El presidente de la Junta de Extremadura, Guillermo Fernández Vara.

El presidente de la Junta de Extremadura, Guillermo Fernández Vara, ha subrayado este jueves que en la región ya hay  37.000 personas vacunadas, lo que supone el 92% de la población incluida en el primer grupo, y que en las próximas semanas se suministrarán 17.000 segundas dosis, lo que permitirá terminar de vacunar al personal sanitario.  El jefe del Ejecutivo autonómico ha realizado estas declaraciones en respuesta a una pregunta del Grupo Parlamentario Popular en la Asamblea de Extremadura. 

En esta línea, el jefe del Ejecutivo regional, ha afirmado que esto se ha podido hacer porque desde el primer momento se aplicó el principio de prudencia que se acogía a tres consideraciones. La primera de ellas es que, al contar con un único proveedor, puede ocurrir que “a mitad del camino te cambie las condiciones del juego, como ha así  ocurrido”. Según el presidente aplicar la prudencia ha permitido que en Extremadura se pueda seguir vacunando y no parar en ningún momento.

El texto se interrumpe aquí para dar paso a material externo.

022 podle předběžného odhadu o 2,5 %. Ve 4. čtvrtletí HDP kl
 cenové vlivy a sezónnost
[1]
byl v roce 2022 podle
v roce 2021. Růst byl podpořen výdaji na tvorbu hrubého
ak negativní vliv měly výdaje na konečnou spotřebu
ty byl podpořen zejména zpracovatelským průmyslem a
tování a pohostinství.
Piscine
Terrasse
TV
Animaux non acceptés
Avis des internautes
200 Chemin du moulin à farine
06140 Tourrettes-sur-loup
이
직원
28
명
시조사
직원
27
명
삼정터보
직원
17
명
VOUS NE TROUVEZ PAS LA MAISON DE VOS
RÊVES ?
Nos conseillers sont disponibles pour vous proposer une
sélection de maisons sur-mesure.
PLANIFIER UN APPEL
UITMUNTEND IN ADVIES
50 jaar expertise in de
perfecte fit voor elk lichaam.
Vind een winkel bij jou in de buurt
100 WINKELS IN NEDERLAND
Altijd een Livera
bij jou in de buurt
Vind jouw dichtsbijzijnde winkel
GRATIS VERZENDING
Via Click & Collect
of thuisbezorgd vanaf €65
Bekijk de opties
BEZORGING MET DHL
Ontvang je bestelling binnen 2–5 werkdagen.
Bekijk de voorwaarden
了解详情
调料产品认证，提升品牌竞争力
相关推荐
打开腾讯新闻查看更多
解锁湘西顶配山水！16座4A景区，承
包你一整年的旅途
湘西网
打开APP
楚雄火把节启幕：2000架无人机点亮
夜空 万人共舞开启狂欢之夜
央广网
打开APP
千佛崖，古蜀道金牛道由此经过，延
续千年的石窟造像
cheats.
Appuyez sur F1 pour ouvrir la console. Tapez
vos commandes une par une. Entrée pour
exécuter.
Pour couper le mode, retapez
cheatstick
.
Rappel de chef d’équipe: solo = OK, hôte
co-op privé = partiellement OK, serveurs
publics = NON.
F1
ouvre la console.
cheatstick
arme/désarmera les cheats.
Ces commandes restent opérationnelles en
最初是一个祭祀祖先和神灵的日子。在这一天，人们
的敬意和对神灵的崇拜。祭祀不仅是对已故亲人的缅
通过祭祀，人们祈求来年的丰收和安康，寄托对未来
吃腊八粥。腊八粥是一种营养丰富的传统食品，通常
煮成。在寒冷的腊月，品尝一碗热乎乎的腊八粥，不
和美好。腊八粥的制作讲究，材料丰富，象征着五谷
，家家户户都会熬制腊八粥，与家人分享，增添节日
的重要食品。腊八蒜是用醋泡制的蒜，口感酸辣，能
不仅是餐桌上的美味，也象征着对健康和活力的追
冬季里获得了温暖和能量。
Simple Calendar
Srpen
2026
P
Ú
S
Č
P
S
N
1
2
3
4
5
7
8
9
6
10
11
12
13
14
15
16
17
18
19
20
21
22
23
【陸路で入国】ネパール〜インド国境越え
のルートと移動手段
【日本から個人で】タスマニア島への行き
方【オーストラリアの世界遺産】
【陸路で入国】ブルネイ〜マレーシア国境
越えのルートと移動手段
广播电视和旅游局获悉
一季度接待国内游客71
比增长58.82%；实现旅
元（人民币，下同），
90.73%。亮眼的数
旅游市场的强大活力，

La segunda de ellas, ha explicado Fernández Vara, es que se trata de una vacuna muy exigente en cuanto a respetar la cadena del frío y, por esa razón, se estimó que la primera semana había que ser muy cuidadosos “para que estuviera garantizada esa cadena de frío en una región con 42.000 kilómetros cuadrados de extensión”. 

El tercer lugar, ha relatado sobre la vacuna, “que tiene todas las garantías”, queríamos conocer qué efectos locales producía en los primeros días, porque se iba a vacunar a gente muy mayor”.

Además Fernández Vara ha reafirmado que «no hay ningún alto cargo de la Junta de Extremadura que se haya vacunado, ni que se vaya a vacunar»; tras lo que ha explicado que quien decide quién se vacuna fue establecido por el Consejo Interterritorial de Salud.

Por otro lado, y en respuesta a una pregunta del Grupo Parlamentario Unidas por Extremadura, el presidente de la Junta de Extremadura ha reconocido el papel de los alcaldes y las alcaldesas de la región durante esta pandemia, llevando bombonas de butano, comida o cuidando de las residencias de ancianos.